Никогда Цезарь не ждал спасения от жрецов. Гай Марий приковал его, а Сулла освободит. Пристально глядя на Суллу, Цезарь уверился в том, что его отпускают только по этой самой причине: Сулла хотел посмеяться последним. Итак, в конце концов Гай Марий сам оказался виновником своего поражения.

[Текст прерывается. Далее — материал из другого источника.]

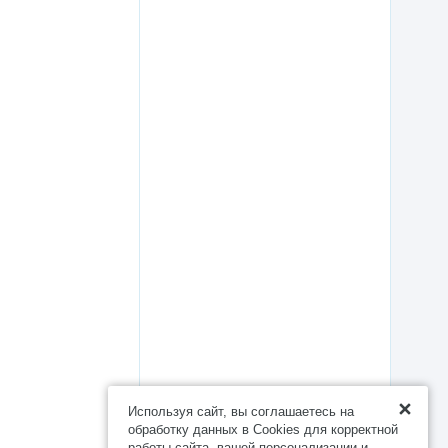
Используя сайт, вы соглашаетесь на
обработку данных в Cookies для корректной
работы сайта, вашей персонализации и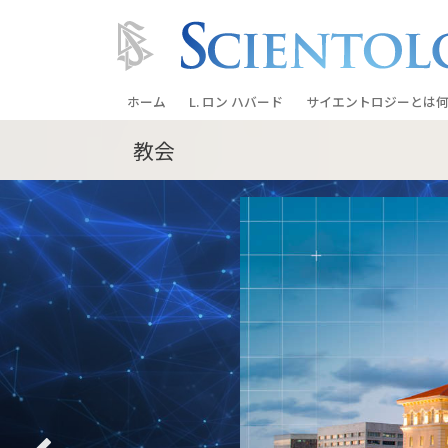
ホーム
L. ロン ハバード
サイエントロジーとは
何
教会
信条と実践
サイエントロジーの信
サイエントロジストた
ントロジー
サイエントロジストに
教会の内部
サイエントロジーの基
ダイアネティックスの
愛と憎しみ ―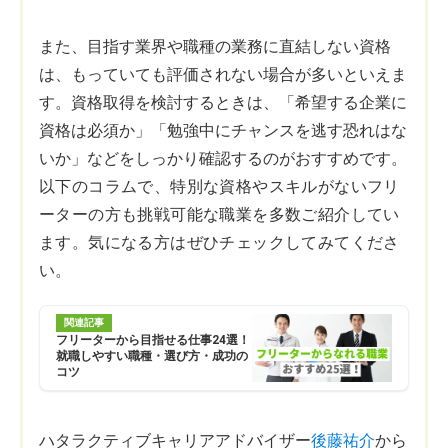
また、目指す業界や職種の業務に直結しない資格
は、もっていても評価されない場合が多いといえま
す。資格取得を検討するときは、「希望する企業に
資格は必須か」「勉強中にチャンスを逃す恐れはな
いか」などをしっかり確認するのがおすすめです。
以下のコラムで、特別な資格やスキルがないフリ
ーターの方も挑戦可能な職業を多数ご紹介してい
ます。気になる方はぜひチェックしてみてくださ
い。
関連記事
フリーターから目指せる仕事24選！
就職しやすい職種・選び方・成功の
コツ
ハタラクティブキャリアアドバイザー
後藤祐介
から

– Я и мои коллеги-жрецы – мы находим, что в ритуалах твоего посвящения во фламины Юпитера могли быть упущения. Никто из очевидцев сейчас не может быть абсолютно уверен в том, что все прошло как должно. Даже сомнения достаточно, если принять во внимание кровавый ужас тех дней. Поэтому мы пришли к выводу, что тебя следует освободить от этой должности. Однако, пока ты жив, мы не можем назначить другого фламина Юпитера из опасения совершить ошибку. – Сулла положил ладони на стол. – Лучше всего использовать оговорку, избавляющую от ответственности. Существовать без фламина Юпитера – серьезное неудобство, но Юпитер Всеблагой Всесильный – это Рим, и он желает соблюдения законности. Поэтому, пока ты жив, Гай Юлий Цезарь, другие жрецы будут исполнять твои обязанности, служа Юпитеру.
Теперь Цезарь должен был что-то сказать. Он облизал губы.

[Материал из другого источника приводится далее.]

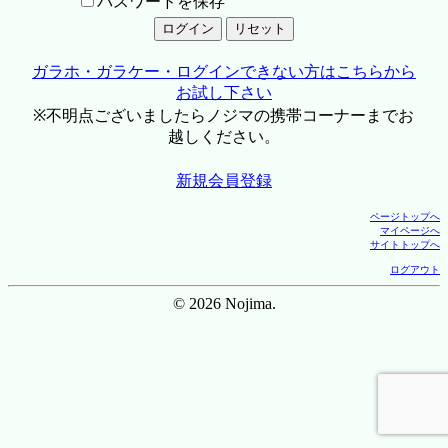
パスワードを保存
ガラホ・ガラケー・ログインできない方はこちらから
お試し下さい
※不明点ございましたらノジマの携帯コーナーまでお
越しください。
新規会員登録
ページトップへ
マイページへ
サイトトップへ
ログアウト
© 2026 Nojima.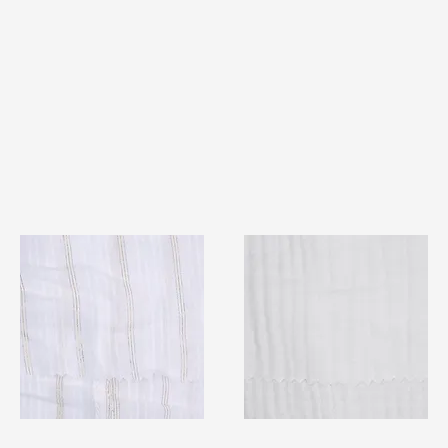
TF#79382
TF#79405
快速瀏覽
快速瀏覽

– Это кажется справедливым и разумным выходом, – произнес он.
– Мы тоже так думаем. Однако это значит, что твое членство в сенате прекращается с того момента, когда Великий Бог даст свое согласие. Чтобы получить его согласие, ты должен принести в жертву Юпитеру Всеблагому белого вола. Если жертва будет принята, твой фламинат завершится. Если что-то пойдет не так, будем снова думать. Великий понтифик и rex sacrorum совершат ритуал. – В блеклых холодных глазах Суллы почему-то мелькнула и пропала веселая искорка. – Потом ты устроишь для всех жрецов угощение в храме Юпитера Статора на Верхнем форуме. Эта жертва и угощение явятся искуплением твоей вины за те неудобства, которые Великий Бог вынужден будет терпеть, лишившись своего жреца.
– Я буду счастлив подчиниться, – произнес Цезарь.